The Looming Recession Might Unfavorably Impact Sales Growth. Given, the value proposition CHUY offers for an average check/person of $17.30, that customer demand will suffer during a potential recession, is highly unlikely. Instead, we believe, the company is well positioned to benefit in case of an economic downturn, as the Tex-Mex chain’s menu prices are highly competitive. In that regard, it is noteworthy that the average check/person associated with similar full-service sit-down experiential dining restaurant chains is considerably higher than CHUY’s, with The Cheesecake Factory’s coming in at $29.30, Texas Roadhouse at $46.17, Outback Steak House at $24, and Carrabba’s Italian Grill at $23. As Americans beset by financial worries, seek to counter their anxieties, they are likely to dine-out, particularly at reasonably priced restaurants, with fun and exciting atmospheres, such as Chuy’s.

One-Year Price Target

We utilize Discounted Cash Flow analysis, including a perpetual growth based terminal value, to arrive at a 1-year Price Target of $40/share for CHUY. We assume a normalized 10-year revenue growth rate of 10%, (vs.
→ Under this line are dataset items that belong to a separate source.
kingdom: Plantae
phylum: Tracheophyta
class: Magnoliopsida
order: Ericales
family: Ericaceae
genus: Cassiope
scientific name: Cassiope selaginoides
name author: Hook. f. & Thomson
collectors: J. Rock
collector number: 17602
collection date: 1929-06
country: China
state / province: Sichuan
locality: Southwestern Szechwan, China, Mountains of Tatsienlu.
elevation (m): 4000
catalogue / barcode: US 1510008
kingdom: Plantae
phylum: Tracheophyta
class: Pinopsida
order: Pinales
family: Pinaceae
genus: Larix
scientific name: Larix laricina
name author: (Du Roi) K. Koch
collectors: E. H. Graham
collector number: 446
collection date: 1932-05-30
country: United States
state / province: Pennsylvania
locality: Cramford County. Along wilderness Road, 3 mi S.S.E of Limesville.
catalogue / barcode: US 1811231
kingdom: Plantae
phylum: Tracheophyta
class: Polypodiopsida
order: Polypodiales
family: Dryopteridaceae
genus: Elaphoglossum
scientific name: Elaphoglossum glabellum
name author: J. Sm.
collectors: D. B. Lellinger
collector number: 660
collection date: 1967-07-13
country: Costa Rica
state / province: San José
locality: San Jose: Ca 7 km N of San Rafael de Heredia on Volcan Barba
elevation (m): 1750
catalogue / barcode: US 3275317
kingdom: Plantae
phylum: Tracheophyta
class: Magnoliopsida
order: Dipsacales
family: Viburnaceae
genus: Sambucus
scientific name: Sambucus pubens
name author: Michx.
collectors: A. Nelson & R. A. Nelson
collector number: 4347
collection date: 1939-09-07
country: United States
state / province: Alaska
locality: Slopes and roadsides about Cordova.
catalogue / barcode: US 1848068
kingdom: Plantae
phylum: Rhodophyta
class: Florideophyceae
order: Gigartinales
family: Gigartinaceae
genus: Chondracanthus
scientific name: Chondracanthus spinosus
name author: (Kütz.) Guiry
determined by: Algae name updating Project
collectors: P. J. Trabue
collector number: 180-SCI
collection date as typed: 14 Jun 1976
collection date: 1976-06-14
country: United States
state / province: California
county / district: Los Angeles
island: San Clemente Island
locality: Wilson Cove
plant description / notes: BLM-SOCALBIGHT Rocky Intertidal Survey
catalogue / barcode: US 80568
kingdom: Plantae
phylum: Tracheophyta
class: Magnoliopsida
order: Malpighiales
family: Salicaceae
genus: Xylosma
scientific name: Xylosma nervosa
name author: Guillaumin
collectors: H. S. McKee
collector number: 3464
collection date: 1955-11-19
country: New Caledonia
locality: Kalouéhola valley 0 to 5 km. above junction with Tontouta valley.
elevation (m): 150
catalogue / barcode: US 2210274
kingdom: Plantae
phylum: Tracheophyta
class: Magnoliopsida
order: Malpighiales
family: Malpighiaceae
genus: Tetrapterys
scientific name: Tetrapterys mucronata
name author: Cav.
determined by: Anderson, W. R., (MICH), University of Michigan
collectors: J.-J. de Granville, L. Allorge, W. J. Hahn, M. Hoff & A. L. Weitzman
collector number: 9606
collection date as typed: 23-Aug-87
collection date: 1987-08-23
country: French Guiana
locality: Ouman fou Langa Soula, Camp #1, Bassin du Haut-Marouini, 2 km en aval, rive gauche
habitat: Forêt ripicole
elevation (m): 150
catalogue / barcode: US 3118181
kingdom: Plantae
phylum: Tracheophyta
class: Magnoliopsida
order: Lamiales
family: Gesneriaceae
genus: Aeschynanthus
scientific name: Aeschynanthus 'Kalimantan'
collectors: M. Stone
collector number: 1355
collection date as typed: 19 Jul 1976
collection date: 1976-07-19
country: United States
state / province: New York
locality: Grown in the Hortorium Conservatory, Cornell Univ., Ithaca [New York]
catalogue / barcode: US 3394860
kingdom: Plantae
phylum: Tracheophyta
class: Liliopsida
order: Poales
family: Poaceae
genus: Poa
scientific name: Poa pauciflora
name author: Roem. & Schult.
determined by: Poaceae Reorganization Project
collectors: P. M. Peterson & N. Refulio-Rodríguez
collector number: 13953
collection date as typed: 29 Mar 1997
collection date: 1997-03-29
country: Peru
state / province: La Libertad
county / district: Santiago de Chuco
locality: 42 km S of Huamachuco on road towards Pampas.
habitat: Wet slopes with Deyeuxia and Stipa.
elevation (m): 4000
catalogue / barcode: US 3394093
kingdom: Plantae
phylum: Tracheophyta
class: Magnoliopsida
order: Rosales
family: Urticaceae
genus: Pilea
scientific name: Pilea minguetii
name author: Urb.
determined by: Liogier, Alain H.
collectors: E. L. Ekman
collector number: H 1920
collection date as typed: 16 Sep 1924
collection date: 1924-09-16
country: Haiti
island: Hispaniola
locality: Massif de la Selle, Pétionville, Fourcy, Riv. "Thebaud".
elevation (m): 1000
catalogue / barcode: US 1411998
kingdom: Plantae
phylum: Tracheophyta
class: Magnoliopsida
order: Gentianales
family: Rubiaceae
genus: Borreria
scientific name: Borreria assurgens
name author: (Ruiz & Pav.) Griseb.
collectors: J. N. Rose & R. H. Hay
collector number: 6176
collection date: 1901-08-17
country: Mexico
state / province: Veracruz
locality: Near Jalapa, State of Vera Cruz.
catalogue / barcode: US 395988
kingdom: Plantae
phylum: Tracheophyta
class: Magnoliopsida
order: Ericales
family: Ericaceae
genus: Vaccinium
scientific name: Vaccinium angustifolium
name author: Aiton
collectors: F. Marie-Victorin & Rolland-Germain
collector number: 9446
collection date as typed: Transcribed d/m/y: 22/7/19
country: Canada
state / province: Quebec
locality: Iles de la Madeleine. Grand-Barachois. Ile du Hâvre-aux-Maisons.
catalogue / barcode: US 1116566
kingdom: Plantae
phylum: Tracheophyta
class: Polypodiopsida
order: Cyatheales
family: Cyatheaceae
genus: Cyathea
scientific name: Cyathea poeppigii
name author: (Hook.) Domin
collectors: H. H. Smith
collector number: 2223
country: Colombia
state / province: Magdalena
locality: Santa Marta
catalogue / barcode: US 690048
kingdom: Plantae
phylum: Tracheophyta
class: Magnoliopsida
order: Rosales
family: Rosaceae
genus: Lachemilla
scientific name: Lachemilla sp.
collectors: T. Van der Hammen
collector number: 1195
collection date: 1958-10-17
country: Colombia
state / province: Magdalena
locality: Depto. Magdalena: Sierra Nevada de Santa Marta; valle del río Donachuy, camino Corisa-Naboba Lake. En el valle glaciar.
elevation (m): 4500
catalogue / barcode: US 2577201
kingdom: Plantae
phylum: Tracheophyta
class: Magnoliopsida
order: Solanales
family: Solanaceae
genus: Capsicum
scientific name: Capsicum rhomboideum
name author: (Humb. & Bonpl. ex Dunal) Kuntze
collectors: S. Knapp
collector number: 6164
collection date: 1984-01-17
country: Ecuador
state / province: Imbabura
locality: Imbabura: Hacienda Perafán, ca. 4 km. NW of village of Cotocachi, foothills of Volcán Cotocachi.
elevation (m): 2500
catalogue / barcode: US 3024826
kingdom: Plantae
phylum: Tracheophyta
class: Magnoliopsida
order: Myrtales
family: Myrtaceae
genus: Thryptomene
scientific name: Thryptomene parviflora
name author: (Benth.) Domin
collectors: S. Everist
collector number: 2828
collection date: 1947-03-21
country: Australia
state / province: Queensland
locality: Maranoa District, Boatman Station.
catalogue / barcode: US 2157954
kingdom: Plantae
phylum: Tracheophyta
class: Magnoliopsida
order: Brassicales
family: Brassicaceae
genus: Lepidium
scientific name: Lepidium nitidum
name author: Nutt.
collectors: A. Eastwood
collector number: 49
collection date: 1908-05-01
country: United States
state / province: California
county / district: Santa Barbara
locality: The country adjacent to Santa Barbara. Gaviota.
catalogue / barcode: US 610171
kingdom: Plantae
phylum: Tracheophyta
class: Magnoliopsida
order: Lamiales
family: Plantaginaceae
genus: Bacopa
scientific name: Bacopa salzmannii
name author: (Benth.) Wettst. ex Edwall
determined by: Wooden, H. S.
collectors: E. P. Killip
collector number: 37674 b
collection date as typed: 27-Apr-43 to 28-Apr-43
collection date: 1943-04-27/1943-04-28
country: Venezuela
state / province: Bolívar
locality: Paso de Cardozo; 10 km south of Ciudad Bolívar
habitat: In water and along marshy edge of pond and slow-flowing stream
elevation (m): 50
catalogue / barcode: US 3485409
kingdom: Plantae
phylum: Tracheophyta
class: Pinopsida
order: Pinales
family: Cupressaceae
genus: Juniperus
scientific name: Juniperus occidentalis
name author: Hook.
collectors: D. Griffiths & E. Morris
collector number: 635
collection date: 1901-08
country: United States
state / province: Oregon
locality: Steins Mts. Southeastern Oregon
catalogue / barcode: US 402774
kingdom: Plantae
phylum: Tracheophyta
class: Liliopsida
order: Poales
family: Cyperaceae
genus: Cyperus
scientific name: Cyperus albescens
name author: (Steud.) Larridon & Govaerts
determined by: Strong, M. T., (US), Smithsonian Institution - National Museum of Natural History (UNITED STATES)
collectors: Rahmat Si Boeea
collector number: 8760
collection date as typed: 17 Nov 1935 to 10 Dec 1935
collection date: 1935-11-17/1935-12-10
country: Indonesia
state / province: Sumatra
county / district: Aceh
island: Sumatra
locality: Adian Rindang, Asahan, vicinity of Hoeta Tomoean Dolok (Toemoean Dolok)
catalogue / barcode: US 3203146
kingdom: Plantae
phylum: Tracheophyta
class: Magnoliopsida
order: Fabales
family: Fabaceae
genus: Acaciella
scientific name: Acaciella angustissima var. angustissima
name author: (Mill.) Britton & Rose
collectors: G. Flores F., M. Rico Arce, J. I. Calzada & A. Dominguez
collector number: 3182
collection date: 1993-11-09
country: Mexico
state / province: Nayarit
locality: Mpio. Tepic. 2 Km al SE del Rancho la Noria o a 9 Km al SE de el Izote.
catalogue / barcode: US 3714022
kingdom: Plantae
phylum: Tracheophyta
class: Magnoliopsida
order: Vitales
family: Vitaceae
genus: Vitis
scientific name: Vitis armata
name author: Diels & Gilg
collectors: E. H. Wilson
FY2019 revenue growth rate of ~7%). In addition, we derive our net income for 10-years using a net profit margin of 8% (compared to FY2019 net profit margin of ~1.46%). Based on our analysis of CHUY’s historic financial reports, we model normalized 10-year operating cash flows as ~13% of revenues/year, and straight line 10-year capital expenditure as ~8% of revenue/year. Furthermore, we deploy a perpetual growth rate of 3% and a weighted average cost of capital of 7.5% to reach our terminal value and present value of free cash flow figures. We utilize the current diluted outstanding share count of ~19.9 million to arrive at our 1-year Price Target.

Bottom Line

All is not lost. CHUY’s revenues have expanded significantly over the years and the company is profitable. Customers, based on reviews they have shared on Yelp, appear to appreciate the value proposition CHUY offers.

Although, rapid footprint expansion and a substantial increase in menu prices would unlock the business’s true value and improve shareholder returns considerably, even if the firm ambles along at the weak pace of new unit development and earnings growth, it is still throwing out profits and free cash flows.

And the likelihood that someday CHUY might see the light and embark on a rapid growth strategy that would expand shareholder returns considerably, is a blank check awaiting redemption, that is always present in the horizon.